NEWS
Physics program provides local high school students with international masterclass
Louisiana Tech University’s Physics program recently concluded an International Masterclass in Hands-On Particle Physics for local high school students. Louisiana Tech Physics professor and director of Chemistry and Physics Dr. Lee Sawyer and Physics PhD student Zahra Farazpay worked with West Monroe High School physics teacher, Laura Duke, to provide a guided particle physics project to 10 of her students.
Through the program, Gibson Buxton (junior), Logan Coker (junior), Madeline Hawthorne (senior), Nathan Mitchell (senior), Eli Norman (junior), Mason Parker (junior), Sarah Roberts (junior), Aidan Warner (senior), Bryce Waters (junior), and Blake Woody (junior) completed hands-on research, compiled data, and presented the data to researchers at CERN, the European Organization for Nuclear Research.

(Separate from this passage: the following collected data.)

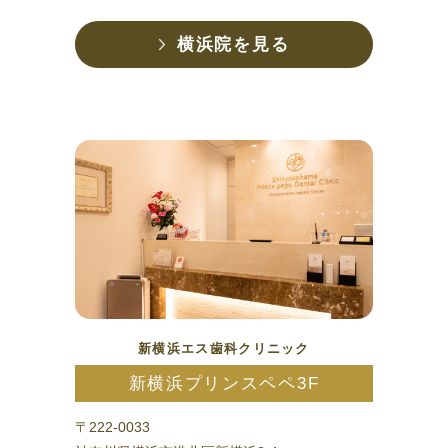
横浜院を見る
新横浜エス歯科クリニック
新横浜プリンスペペ3F
〒222-0033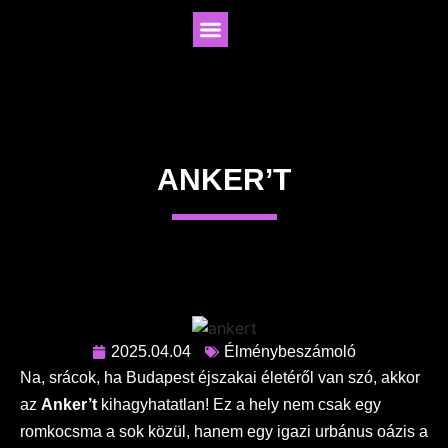
ANKER’T
2025.04.04
Élménybeszámoló
Na, srácok, ha Budapest éjszakai életéről van szó, akkor
az
Anker’t
kihagyhatatlan! Ez a hely nem csak egy
romkocsma a sok közül, hanem egy igazi urbánus oázis a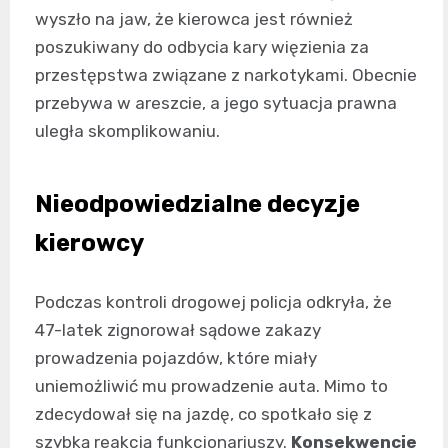
wyszło na jaw, że kierowca jest również
poszukiwany do odbycia kary więzienia za
przestępstwa związane z narkotykami. Obecnie
przebywa w areszcie, a jego sytuacja prawna
uległa skomplikowaniu.
Nieodpowiedzialne decyzje
kierowcy
Podczas kontroli drogowej policja odkryła, że
47-latek zignorował sądowe zakazy
prowadzenia pojazdów, które miały
uniemożliwić mu prowadzenie auta. Mimo to
zdecydował się na jazdę, co spotkało się z
szybką reakcją funkcjonariuszy.
Konsekwencje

Sawyer and Farazpay traveled to West Monroe High School to deliver early content to Duke and her students. For the final step in the project, Sawyer and Farazpay worked with the team at Louisiana Tech’s physics facilities, where the team made its presentation to CERN. Four teams from Europe shared their findings during the same teleconference, and the West Monroe/Louisiana Tech team had the opportunity to observe presentations from their sponsor universities: Genoa University, University of Salento, and University of Milano in Italy, and the University of Zilina in Slovakia.
“It is exciting as a teacher to watch students become truly engaged in what you love to teach,” Duke said. “Several students told me they were thankful for the experience. Comments like that make spending the extra time at the school worth it. I am thankful that I had the opportunity to expose some of my students to particle physics in such a unique and hands-on way.”
“I enrolled in the masterclass to satisfy a need to learn about as much as I can,” Mitchell added. “The chance to learn about the many facets of the particle world was irresistible already, but the added bonus of getting to work with real data truly cemented the concept of what we were learning.”
The masterclass was sponsored by Technische Universität Dresden, the Quarknet Program at Notre Dame, and CERN’s International Particle Physics Outreach Group. Louisiana Tech was one of only 35 institutions within the U.S. and the only university in the state to participate in the masterclass.
The Louisiana Tech Physics program is committed to creating and delivering educational opportunities for young scholars throughout north Louisiana and to building a community of students with an understanding of physics and the potential to become world class researchers.
“We started this program last year with West Monroe High School,” Sawyer said, “but had to cancel the actual meeting with CERN when the COVID pandemic hit. We hope in the coming years to expand this program to other area high schools and to add other international masterclasses, particularly in medical physics.”